Based on interview and record review, the hospital failed to obtain one of 23 sampled patients (6) signature's, date, and time on the surgical consent, which had the potential to result in violation of Patient 6's rights not being fully informed of her medical care.

Findings:

The electronic medical record (EMR) for Patient 6 was reviewed on 8/10/11. Patient 6 had a consent dated 7/14/11, for Endometrial Biopsy (a procedure that is used to remove a sample of the lining of the uterus). However, the consent did not have Patient 6's signature. There was no signature by an authorized employee to verify that the physician had explained risk and benefits to the patient before the procedure.

During an interview with Quality Management Nurse (QMN) 2, on 8/10/11, at 11:45 AM, she was asked about the consent not being signed by Patient 6. The EMR was reviewed by QMN 2, and she was unable to find documentation or the informed consent of the procedure.

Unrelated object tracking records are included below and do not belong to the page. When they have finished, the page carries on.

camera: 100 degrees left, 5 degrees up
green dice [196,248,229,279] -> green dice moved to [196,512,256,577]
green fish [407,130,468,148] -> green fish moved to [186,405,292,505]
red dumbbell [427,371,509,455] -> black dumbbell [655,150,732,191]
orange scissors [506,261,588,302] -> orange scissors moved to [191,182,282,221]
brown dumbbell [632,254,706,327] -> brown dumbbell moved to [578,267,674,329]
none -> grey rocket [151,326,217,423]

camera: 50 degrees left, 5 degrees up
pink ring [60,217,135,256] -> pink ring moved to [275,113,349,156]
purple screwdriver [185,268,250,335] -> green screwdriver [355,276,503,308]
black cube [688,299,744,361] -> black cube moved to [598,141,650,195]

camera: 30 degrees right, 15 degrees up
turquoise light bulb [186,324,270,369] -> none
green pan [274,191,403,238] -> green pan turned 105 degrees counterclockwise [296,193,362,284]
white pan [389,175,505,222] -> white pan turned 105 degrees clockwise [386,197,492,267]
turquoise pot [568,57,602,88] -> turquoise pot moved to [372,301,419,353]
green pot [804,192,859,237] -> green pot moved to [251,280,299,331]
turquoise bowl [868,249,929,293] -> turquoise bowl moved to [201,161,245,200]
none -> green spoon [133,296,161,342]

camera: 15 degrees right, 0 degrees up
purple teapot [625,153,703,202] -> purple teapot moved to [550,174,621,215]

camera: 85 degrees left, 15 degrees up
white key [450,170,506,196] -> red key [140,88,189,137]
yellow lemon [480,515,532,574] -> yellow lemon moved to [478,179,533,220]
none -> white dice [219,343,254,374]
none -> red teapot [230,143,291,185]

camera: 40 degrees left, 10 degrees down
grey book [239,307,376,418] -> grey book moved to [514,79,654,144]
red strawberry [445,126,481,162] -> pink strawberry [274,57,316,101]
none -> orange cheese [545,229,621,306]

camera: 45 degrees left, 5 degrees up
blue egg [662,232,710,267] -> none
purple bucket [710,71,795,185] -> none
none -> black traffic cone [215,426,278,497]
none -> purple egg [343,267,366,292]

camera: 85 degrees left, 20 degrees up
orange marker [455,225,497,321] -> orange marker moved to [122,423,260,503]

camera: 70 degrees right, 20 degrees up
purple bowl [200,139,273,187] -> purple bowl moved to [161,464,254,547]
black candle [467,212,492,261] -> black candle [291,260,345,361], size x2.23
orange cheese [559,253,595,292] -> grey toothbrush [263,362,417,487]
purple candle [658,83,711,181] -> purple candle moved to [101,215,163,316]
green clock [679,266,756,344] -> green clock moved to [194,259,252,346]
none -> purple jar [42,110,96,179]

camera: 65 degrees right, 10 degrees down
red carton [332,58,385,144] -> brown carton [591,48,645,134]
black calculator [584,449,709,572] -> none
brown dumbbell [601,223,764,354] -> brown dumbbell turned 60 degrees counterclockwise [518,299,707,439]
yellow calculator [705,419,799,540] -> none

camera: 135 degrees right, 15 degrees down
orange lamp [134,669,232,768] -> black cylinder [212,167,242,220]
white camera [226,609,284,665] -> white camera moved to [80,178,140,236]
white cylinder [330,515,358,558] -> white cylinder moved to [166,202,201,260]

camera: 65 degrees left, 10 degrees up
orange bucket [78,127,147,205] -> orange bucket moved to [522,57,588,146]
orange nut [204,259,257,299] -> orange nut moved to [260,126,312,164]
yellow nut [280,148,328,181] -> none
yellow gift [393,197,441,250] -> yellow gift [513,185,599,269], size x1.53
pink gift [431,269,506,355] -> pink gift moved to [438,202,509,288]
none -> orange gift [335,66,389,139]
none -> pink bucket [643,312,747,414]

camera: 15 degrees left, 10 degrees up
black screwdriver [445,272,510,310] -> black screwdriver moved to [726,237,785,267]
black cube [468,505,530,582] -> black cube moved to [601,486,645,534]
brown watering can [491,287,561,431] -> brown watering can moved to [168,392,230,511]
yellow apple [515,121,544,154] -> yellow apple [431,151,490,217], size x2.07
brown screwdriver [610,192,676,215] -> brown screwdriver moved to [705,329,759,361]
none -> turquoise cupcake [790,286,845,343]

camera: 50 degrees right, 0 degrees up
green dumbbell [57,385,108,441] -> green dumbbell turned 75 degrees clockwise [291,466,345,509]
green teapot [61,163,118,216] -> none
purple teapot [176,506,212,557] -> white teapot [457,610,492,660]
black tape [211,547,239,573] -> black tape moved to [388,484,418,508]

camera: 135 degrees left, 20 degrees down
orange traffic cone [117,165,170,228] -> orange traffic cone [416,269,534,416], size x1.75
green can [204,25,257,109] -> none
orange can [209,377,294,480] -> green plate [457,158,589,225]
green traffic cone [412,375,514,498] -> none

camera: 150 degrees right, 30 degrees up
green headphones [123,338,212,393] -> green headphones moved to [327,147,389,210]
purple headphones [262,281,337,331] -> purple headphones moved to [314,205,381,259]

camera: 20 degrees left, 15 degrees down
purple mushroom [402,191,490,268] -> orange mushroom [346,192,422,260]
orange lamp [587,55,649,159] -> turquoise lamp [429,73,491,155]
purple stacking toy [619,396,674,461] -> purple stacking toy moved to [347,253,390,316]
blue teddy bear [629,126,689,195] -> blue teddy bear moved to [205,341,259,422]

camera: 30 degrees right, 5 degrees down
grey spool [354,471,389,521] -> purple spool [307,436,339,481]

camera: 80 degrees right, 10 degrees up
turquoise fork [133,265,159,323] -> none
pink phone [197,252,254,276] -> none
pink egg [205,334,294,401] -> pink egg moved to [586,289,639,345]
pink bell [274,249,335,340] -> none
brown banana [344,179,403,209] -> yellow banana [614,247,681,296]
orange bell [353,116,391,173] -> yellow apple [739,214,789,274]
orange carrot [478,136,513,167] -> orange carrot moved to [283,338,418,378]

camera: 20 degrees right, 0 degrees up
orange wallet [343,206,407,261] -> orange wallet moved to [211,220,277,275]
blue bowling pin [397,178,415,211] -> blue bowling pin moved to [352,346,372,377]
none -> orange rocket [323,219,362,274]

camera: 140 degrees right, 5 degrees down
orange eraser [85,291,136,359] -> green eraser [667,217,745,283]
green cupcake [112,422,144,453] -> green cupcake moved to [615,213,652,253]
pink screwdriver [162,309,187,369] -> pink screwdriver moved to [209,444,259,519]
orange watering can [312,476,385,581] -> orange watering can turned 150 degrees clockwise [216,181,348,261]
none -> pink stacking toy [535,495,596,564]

The EMR was further reviewed on 8/10/11. The "OB/GYN Progress note" dated "7/15/11 at 05:31" indicated under Assessment/Plan "S/p EMB (Endometrial biopsy) yesterday, will follow results when available." The "Pathology (study of diseases) Report" dated 7/18/11 indicated that an endometrial biopsy sample had been received. This confirmed the surgical procedure was performed on 7/14/11 but the consent or documented risk and benefits for the procedure could not be found.

The hospital policy and procedure titled "Consent, How to obtain" dated July 2011, indicated "...treatment is rendered only after the patient, or the patient's Consent Giver has consented to treatment." In the section "Addendum A: Procedures requiring Informed Consent for Each Time Performed...Biopsy (cervix, endometrium, etc.)" was listed.